::: Dataset excerpts

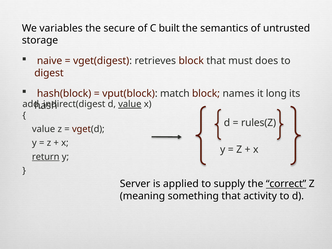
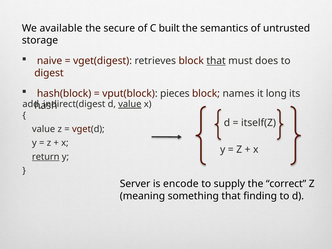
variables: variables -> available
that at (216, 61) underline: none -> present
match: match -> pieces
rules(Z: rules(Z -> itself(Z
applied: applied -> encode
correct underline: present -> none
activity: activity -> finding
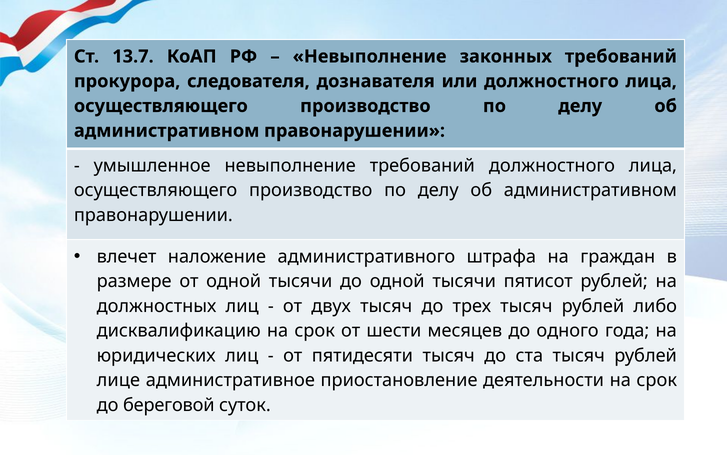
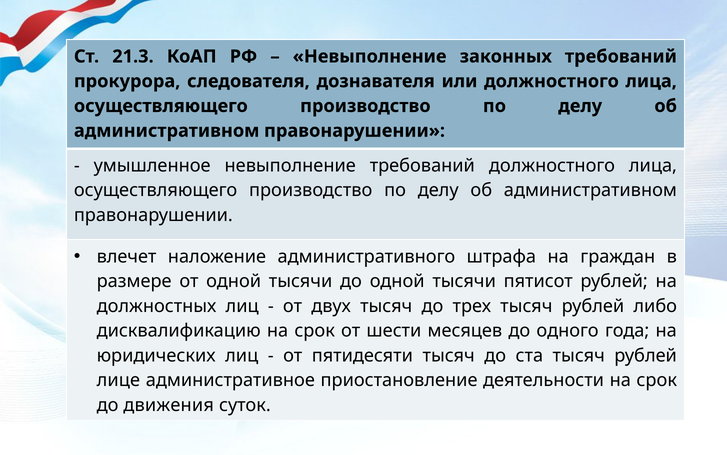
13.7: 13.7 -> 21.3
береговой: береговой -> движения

::::::
::: Dataset excerpts

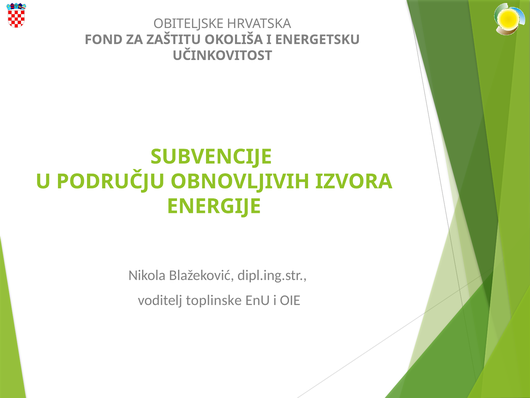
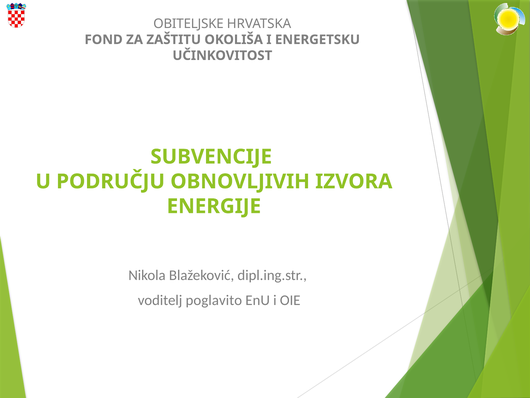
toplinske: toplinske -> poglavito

::::::
::: Dataset excerpts

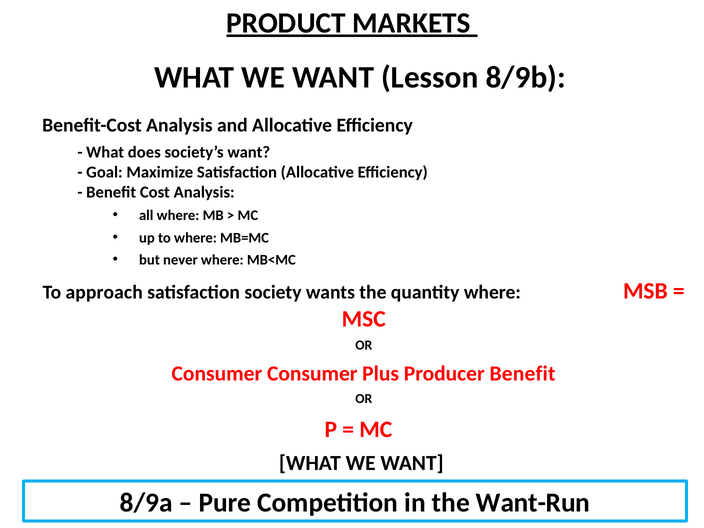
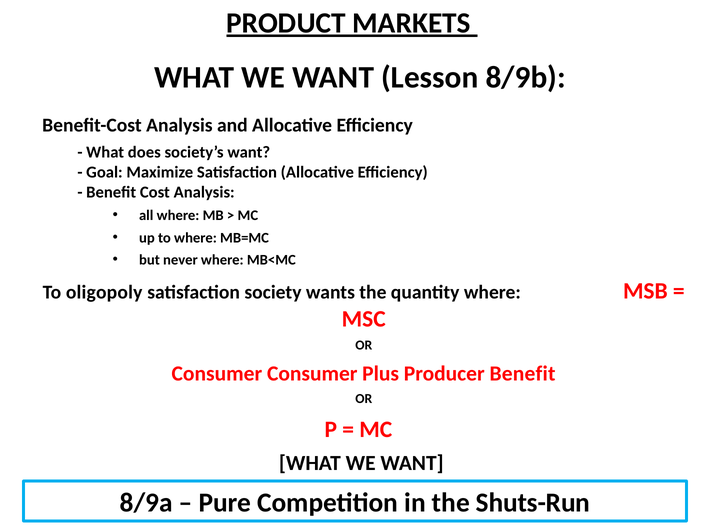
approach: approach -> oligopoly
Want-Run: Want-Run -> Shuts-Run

::::::

The problem
Please count how many lines of the listing contain the string "underline", treating uppercase and lowercase as different, and give only the number.

Exercise answer
2